Any nightlife recommendations?
Yes, for a wicked night out, you have to go to Crew; everyone agrees that it’s the best gay club in town. Together with most of the other gay bars and hangouts, it’s in De Waterkant—which everyone calls the ‘Gay Village’ or ‘Pink Quarter’—in the most historic part of Green Point, which is where Cape Town Stadium hosted the FIFA World Cup. Start your evening, as we did, at Manhattan’s, a casual, gay-friendly restaurant where everyone seems to meet up for drinks and gossip. It’s a pretty mixed crowd and totally unpretentious, with a few tables on the terrace so you can check out the action on De Waterkant’s cobbled streets. Next, we did Rosie’s, which is a bit grungy, but a real undiscovered gem in a city that’s so geared towards sophistication. But Crew was where we decided to really let our hair down… I tend to go to bars and clubs more often when I’m travelling than I do back in NYC these days. Crew is pretty much like any international gay club. We arrived to the throbbing sounds of Lady Gaga, and the place was packed—a mix of people… mostly fit men. Things went on till rather late….
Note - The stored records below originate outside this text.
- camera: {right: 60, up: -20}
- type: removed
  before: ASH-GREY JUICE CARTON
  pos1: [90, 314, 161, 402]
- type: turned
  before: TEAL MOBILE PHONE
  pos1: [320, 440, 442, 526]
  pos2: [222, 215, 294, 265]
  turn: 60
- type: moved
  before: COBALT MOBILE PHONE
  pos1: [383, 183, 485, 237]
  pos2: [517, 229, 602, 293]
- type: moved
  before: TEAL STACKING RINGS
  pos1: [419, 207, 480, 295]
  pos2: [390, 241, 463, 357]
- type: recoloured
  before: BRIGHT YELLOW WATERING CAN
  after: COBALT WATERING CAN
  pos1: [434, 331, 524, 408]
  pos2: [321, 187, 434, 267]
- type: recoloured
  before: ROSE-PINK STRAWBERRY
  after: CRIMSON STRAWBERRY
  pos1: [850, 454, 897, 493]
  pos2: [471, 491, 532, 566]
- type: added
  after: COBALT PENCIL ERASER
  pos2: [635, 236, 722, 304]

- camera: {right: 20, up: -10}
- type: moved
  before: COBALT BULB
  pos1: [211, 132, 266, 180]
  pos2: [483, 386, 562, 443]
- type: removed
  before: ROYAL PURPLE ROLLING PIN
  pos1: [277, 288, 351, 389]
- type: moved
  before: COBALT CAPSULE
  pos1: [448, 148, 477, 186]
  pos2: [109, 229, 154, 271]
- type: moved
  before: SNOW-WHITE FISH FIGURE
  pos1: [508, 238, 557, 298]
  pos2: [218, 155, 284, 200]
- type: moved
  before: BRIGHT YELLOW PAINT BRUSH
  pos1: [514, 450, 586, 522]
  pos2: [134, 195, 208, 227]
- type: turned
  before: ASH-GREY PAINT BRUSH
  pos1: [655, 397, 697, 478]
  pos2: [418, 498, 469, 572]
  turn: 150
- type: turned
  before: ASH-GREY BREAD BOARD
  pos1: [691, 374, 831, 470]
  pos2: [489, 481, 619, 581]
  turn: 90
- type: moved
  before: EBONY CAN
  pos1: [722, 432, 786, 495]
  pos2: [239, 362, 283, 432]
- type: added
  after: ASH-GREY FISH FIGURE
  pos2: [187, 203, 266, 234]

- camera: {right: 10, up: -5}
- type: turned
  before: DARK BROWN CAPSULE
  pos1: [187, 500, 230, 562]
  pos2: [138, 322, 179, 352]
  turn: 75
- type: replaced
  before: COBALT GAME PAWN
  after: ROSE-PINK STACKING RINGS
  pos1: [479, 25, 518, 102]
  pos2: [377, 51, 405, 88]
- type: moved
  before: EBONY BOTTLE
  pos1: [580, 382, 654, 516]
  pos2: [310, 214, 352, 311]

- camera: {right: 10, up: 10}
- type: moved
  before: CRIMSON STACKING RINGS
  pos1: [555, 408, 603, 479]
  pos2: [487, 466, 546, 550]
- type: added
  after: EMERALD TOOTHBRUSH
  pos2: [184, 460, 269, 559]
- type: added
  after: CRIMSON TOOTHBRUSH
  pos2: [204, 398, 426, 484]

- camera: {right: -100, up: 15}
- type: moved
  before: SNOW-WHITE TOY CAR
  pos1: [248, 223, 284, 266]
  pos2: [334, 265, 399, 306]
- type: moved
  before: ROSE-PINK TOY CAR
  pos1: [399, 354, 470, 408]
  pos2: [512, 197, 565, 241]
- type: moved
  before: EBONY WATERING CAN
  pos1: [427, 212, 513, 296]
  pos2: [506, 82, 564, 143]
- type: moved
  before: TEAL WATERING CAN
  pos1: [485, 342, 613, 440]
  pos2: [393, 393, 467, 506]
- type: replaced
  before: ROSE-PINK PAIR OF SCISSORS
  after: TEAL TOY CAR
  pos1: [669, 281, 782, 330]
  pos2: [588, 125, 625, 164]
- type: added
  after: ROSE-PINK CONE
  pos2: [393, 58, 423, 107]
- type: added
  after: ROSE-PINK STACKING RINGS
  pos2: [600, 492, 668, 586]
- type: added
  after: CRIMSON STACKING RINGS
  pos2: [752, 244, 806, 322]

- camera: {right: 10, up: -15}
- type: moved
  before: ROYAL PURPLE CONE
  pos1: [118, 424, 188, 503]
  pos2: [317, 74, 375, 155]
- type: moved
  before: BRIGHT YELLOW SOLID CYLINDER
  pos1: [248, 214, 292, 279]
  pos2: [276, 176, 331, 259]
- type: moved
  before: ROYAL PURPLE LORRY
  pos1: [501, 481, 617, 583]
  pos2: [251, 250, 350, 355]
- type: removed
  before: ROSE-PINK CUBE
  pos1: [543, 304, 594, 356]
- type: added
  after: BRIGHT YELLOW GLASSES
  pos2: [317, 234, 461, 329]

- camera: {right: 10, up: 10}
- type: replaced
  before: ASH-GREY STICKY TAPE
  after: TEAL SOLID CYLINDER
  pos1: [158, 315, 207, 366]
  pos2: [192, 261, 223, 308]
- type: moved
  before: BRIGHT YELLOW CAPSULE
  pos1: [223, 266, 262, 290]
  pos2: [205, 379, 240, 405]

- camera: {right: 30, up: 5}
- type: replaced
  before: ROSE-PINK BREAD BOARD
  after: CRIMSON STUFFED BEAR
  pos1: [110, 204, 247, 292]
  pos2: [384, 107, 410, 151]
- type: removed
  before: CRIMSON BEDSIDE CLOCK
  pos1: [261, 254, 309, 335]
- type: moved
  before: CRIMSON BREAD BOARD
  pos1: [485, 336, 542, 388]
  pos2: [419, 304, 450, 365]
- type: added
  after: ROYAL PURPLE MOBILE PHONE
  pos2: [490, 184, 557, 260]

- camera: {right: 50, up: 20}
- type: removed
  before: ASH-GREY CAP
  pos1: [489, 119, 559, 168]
Any tips on where to stay and eat in Cape Town?
Well, I believe there are more than enough gay-friendly hotels, particularly boutique-style places where you’re properly, intimately taken care of. We’ve been put up at The Glen Boutique Hotel (www.glenhotel.co.za), a slick and cosy spot tucked into the residential beat in Sea Point (a quick cab ride from the Pink Quarter). Staff are clued in on the local gay scene, and have their finger on the pulse of what’s hot and what’s not; in summer they have decadent pool parties, so it must be a fantastic place to meet local guys without the usual club atmosphere. I’m sharing a room with my sister, and there’s loads of space; very chic, too. And lunch at 6 Spin Street, a newish restaurant started by one of Cape Town’s best-loved restaurateurs, is a must. It’s a beautiful venue near the parliament buildings, right in the heart of the city on one of its oldest streets. Well worth seeking out (there’s a map on its website; www.6spinstreet.co.za).
And your next project?
I’m hoping to make a film with a real budget. It’s a period drama and a true story, about a gay Swedish king… or perhaps that should be ‘queen’.
At the end of our conversation, the delicate Swedish notes of Casper’s textured accent have become stronger, and he revisits a point made by one of the audience members after a screening of Violet Tendencies. “One guy said he thought all the men in my movie were too good-looking. I admit that, in a way, they are all an embodiment of some strain of physical perfection. A lot of those guys are in top-calibre Broadway shows, and they really are exceptionally hot (in real life); and those are the people who actually inhabit my real world. But, then again, I think you have a similar situation here in Cape Town. So many fine looking men, and there’s an emphasis on athleticism and fitness. Yes, Cape Town really is blessed with many reasons to explore all forms of hedonism.”
Out In Africa (www.oia.co.za) runs in Cape Town until 7 November, with films playing at Nu Metro cinemas at the V&A Waterfront (www.numetro.co.za), as well as at The Foxy On Broadway, a temporarily converted theatre (44 Long Street; www.onbroadway.co.za).